== ABOUT THIS TASK ==
From the data below, return only the lines from the one with "# Travel budget app" through the one with "- Sensor for relative humidity", exact and inclusive, with pictures left out.

* * * * *

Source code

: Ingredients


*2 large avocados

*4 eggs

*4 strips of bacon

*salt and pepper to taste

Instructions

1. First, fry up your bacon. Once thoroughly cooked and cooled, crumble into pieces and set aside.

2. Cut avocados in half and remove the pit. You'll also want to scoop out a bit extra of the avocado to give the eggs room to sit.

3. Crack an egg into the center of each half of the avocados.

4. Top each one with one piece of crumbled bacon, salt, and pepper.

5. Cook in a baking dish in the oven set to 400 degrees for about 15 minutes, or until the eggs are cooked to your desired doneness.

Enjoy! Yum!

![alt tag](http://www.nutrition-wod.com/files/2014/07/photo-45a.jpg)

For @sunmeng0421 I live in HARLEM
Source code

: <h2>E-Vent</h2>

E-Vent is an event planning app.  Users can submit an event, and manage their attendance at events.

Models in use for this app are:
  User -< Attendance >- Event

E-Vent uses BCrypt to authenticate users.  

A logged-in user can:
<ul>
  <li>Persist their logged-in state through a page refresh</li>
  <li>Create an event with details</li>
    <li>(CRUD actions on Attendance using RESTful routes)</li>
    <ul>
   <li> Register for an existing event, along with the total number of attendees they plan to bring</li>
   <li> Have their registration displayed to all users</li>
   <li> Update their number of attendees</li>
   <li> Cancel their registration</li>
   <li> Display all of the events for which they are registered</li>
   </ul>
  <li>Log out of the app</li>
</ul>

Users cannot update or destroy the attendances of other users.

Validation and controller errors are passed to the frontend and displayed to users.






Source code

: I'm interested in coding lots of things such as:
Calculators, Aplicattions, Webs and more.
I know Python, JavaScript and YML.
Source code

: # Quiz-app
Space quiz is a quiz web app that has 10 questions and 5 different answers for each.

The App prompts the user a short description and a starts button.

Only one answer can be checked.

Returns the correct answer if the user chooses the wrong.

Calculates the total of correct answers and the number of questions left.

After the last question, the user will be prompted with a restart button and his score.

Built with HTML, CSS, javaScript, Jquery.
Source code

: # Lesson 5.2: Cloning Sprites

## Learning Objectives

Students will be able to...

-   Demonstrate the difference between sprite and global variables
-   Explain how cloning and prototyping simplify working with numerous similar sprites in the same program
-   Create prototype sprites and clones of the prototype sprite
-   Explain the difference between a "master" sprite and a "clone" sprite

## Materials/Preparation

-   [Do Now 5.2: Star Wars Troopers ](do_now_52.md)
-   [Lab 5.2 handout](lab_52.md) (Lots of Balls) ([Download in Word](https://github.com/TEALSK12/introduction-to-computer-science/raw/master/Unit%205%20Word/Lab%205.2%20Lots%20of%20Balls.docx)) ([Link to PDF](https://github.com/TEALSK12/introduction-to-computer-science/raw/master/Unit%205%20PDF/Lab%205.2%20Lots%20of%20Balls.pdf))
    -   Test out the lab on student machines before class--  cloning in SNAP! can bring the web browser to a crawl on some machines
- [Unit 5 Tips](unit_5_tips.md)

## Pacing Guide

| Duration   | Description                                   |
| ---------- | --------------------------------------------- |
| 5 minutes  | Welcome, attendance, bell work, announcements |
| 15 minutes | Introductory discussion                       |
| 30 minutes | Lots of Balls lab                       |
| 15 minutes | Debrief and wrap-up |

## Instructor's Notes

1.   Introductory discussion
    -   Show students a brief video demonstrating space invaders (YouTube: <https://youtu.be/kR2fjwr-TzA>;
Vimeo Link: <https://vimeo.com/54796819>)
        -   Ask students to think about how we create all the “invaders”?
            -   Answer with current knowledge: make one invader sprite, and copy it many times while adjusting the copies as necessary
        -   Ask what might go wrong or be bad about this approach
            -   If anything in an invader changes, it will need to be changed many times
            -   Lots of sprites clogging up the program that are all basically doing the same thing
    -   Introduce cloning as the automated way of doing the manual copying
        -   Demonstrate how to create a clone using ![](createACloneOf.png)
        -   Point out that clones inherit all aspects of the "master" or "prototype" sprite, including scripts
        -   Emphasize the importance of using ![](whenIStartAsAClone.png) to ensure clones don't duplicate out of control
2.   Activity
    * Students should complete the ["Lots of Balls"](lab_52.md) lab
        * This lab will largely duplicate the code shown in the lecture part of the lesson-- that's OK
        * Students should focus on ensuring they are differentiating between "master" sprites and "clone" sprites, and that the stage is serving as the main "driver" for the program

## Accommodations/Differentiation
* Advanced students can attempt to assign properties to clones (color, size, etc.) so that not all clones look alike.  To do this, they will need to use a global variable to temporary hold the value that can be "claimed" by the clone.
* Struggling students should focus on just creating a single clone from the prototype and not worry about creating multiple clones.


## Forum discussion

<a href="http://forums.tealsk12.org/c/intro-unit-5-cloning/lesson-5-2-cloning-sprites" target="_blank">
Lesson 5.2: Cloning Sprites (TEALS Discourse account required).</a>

* * * * *

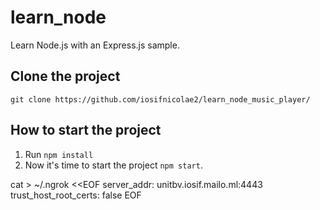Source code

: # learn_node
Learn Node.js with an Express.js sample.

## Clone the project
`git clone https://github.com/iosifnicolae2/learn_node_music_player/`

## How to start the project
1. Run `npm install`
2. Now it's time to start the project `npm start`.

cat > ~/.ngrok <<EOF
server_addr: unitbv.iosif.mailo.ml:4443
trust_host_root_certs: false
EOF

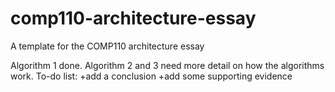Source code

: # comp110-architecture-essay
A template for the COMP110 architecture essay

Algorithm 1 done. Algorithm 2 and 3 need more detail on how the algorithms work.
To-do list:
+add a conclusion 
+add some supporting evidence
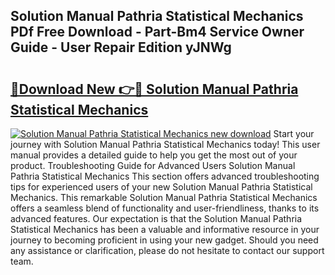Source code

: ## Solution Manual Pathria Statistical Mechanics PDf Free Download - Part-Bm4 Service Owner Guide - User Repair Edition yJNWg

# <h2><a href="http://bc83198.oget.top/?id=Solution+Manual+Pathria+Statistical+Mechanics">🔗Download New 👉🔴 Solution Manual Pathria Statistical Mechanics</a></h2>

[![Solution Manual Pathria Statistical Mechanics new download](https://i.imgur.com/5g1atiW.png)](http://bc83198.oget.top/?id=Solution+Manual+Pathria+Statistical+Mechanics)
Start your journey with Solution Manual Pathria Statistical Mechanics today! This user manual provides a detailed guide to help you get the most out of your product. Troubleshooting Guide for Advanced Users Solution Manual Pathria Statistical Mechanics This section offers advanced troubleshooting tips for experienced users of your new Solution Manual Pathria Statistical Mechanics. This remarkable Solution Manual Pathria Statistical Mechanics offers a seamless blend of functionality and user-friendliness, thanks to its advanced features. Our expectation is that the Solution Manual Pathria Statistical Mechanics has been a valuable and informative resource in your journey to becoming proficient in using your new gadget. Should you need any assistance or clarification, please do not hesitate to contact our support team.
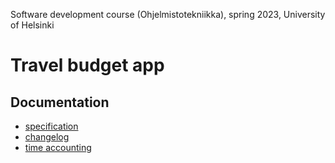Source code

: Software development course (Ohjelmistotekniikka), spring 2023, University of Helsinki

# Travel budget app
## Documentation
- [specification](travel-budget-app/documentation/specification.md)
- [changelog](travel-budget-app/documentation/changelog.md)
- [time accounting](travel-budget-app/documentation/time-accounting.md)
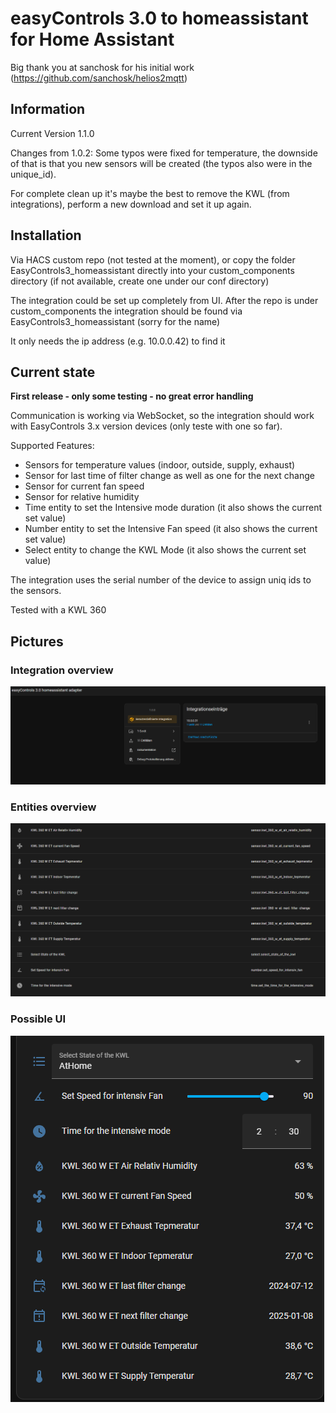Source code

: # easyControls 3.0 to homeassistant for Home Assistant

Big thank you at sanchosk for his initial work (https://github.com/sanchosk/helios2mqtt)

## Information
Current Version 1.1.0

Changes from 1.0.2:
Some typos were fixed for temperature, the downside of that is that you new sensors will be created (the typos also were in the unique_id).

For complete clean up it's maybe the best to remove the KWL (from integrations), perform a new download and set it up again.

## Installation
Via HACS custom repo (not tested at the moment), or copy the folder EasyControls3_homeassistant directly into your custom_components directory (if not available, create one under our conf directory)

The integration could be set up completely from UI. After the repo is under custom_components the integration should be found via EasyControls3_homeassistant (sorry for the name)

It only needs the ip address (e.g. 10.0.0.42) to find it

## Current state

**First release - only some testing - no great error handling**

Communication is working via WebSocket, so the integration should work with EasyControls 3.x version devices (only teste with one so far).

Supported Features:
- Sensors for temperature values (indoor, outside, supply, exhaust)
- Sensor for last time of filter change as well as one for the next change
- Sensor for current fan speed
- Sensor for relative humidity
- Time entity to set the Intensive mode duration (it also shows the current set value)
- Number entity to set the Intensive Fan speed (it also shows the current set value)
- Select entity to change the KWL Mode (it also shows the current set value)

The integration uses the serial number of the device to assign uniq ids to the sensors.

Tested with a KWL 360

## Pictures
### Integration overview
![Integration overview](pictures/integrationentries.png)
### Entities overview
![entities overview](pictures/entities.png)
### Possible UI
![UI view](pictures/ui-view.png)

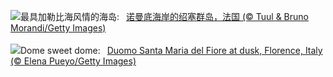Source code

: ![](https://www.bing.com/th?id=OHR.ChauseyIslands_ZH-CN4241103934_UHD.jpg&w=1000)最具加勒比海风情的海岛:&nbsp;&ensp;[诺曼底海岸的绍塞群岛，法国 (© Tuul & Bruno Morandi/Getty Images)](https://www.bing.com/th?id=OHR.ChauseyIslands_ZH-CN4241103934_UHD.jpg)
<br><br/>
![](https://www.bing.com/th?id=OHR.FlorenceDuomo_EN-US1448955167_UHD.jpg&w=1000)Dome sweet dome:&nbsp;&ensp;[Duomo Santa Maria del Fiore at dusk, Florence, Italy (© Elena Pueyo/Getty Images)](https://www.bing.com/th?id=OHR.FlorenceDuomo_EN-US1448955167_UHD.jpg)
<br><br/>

* * * * *

== TASK ANSWER ==
# Travel budget app
## Documentation
- [specification](travel-budget-app/documentation/specification.md)
- [changelog](travel-budget-app/documentation/changelog.md)
- [time accounting](travel-budget-app/documentation/time-accounting.md)
Source code

: # easyControls 3.0 to homeassistant for Home Assistant

Big thank you at sanchosk for his initial work (https://github.com/sanchosk/helios2mqtt)

## Information
Current Version 1.1.0

Changes from 1.0.2:
Some typos were fixed for temperature, the downside of that is that you new sensors will be created (the typos also were in the unique_id).

For complete clean up it's maybe the best to remove the KWL (from integrations), perform a new download and set it up again.

## Installation
Via HACS custom repo (not tested at the moment), or copy the folder EasyControls3_homeassistant directly into your custom_components directory (if not available, create one under our conf directory)

The integration could be set up completely from UI. After the repo is under custom_components the integration should be found via EasyControls3_homeassistant (sorry for the name)

It only needs the ip address (e.g. 10.0.0.42) to find it

## Current state

**First release - only some testing - no great error handling**

Communication is working via WebSocket, so the integration should work with EasyControls 3.x version devices (only teste with one so far).

Supported Features:
- Sensors for temperature values (indoor, outside, supply, exhaust)
- Sensor for last time of filter change as well as one for the next change
- Sensor for current fan speed
- Sensor for relative humidity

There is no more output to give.